— Activity —
Reproduce word for word the lines between those holding "ring dip: (702, 187)" and "pinky tip: (730, 156)", inclusive, and nothing else from the data below.

— Supplied data —
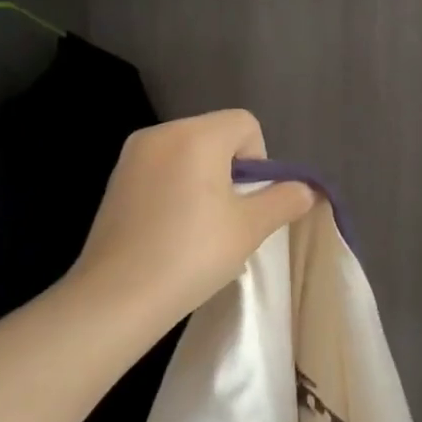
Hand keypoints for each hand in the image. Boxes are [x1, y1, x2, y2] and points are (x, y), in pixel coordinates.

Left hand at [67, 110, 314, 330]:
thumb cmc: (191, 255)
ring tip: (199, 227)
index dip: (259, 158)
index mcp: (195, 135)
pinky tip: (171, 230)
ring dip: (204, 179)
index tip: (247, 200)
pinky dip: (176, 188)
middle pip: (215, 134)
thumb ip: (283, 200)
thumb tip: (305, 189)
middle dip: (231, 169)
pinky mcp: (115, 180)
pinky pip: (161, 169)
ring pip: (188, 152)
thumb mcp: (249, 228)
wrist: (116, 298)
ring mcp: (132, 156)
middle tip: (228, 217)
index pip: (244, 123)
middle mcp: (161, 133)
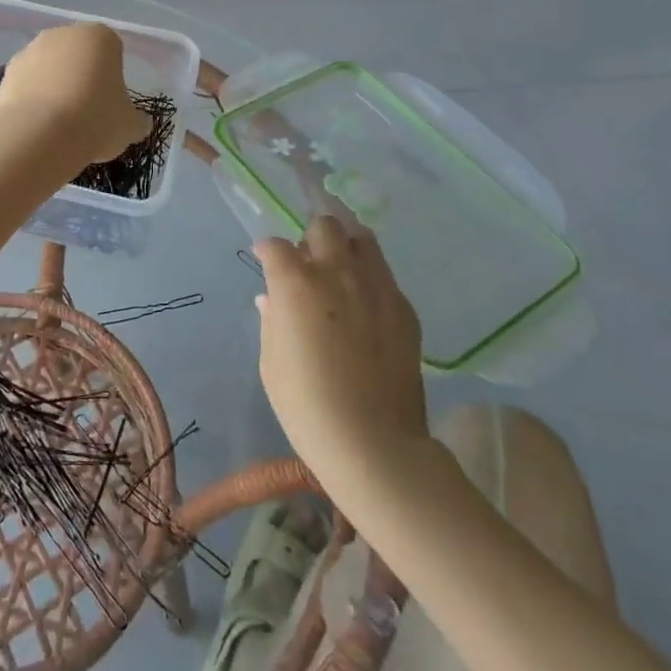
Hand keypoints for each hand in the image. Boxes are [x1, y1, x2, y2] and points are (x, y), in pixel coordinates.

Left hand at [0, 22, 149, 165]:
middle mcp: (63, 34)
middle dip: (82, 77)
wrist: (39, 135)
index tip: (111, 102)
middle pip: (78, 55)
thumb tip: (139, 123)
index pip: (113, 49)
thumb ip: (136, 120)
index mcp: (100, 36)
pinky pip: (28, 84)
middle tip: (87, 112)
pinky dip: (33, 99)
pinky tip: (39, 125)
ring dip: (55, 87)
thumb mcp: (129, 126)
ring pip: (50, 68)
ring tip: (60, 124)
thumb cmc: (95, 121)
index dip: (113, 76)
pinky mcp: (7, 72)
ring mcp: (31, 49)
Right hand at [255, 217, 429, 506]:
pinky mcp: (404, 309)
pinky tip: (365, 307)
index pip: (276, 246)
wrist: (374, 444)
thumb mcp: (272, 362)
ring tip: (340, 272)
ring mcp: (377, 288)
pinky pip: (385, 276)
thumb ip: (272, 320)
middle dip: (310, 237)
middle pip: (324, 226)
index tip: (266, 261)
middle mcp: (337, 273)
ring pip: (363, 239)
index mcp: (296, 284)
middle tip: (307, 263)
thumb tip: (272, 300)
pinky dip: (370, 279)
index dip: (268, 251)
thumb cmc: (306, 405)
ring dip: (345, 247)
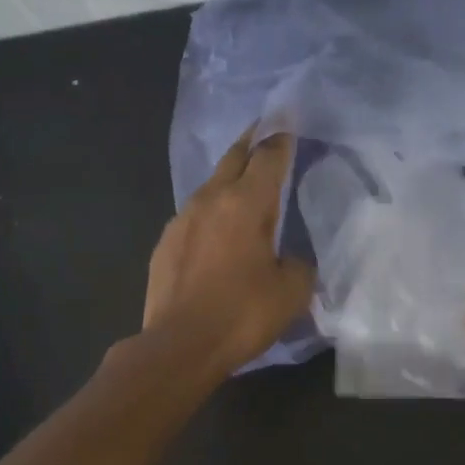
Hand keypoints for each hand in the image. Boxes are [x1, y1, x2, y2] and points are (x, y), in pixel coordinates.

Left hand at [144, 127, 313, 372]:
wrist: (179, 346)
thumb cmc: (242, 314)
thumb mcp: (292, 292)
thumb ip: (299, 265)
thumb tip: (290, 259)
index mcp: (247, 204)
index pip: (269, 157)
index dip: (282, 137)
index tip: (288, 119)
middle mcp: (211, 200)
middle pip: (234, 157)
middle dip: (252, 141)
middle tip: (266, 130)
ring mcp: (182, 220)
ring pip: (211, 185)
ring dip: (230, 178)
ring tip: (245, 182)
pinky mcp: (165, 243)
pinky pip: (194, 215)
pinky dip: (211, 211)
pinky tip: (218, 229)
...
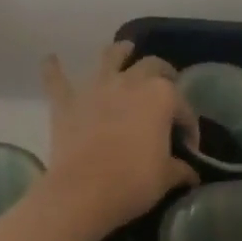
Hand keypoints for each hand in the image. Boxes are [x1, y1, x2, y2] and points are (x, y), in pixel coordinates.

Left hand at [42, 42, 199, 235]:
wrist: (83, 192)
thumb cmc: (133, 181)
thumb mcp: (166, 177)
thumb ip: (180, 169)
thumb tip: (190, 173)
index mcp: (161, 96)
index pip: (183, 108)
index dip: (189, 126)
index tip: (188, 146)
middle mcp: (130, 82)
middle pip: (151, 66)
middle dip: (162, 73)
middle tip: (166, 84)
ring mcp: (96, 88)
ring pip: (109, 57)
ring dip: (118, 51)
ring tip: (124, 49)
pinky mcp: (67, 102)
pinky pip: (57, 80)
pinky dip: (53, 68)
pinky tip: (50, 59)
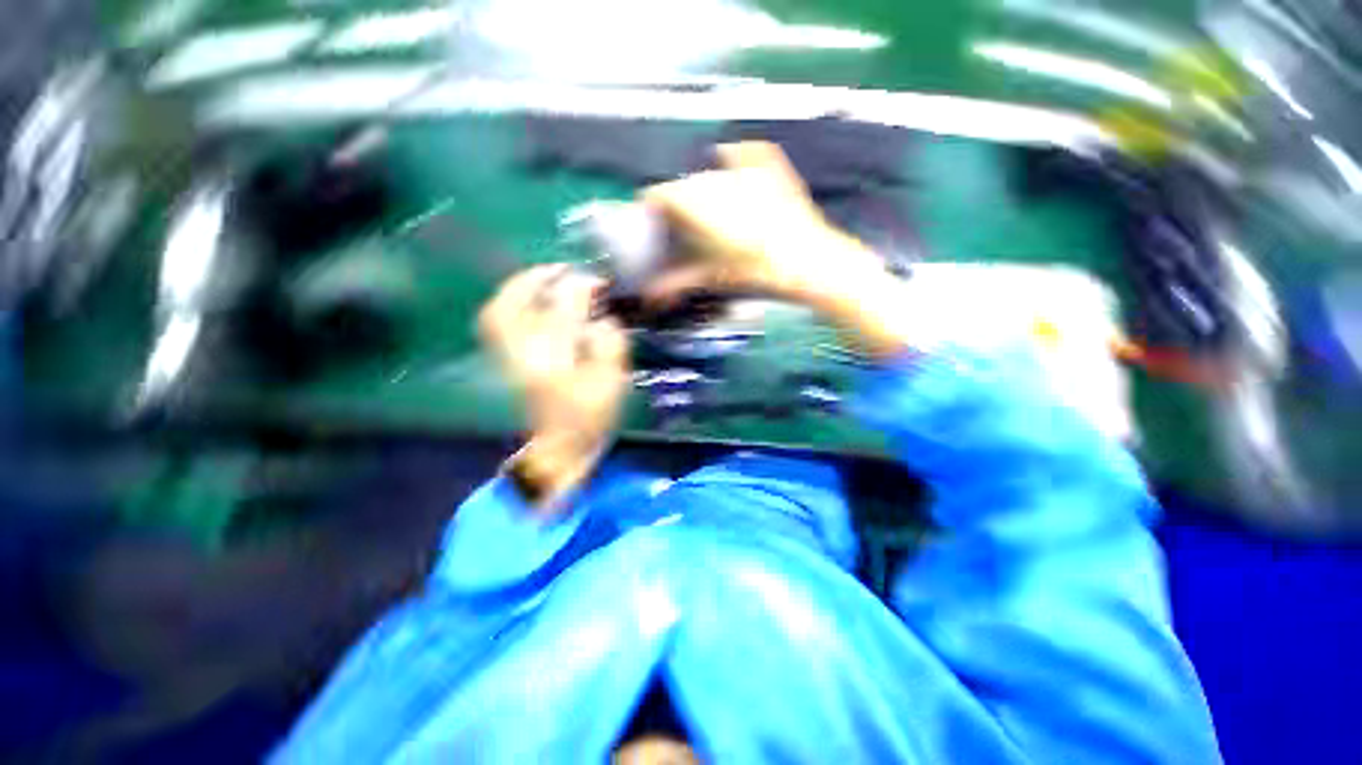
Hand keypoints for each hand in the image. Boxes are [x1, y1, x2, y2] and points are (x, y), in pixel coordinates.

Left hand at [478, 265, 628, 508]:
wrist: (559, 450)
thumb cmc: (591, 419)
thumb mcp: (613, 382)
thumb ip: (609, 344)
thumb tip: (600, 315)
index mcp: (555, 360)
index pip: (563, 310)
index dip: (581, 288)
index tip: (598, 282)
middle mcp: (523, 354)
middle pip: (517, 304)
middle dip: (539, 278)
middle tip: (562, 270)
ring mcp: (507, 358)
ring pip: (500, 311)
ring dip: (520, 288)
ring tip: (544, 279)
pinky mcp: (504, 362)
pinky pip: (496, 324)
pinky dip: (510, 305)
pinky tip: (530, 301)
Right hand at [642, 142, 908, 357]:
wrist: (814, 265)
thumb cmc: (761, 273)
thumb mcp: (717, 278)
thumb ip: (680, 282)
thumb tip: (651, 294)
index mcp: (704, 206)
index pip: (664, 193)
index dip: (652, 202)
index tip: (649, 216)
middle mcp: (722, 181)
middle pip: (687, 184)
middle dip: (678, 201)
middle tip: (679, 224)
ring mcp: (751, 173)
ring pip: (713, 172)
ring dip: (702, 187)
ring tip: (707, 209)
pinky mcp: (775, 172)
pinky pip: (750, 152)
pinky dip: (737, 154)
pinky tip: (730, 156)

— Written answer —
ring dip: (702, 187)
ring tip: (707, 209)
pinky mcp: (775, 172)
pinky pip: (750, 152)
pinky dip: (737, 154)
pinky tip: (730, 156)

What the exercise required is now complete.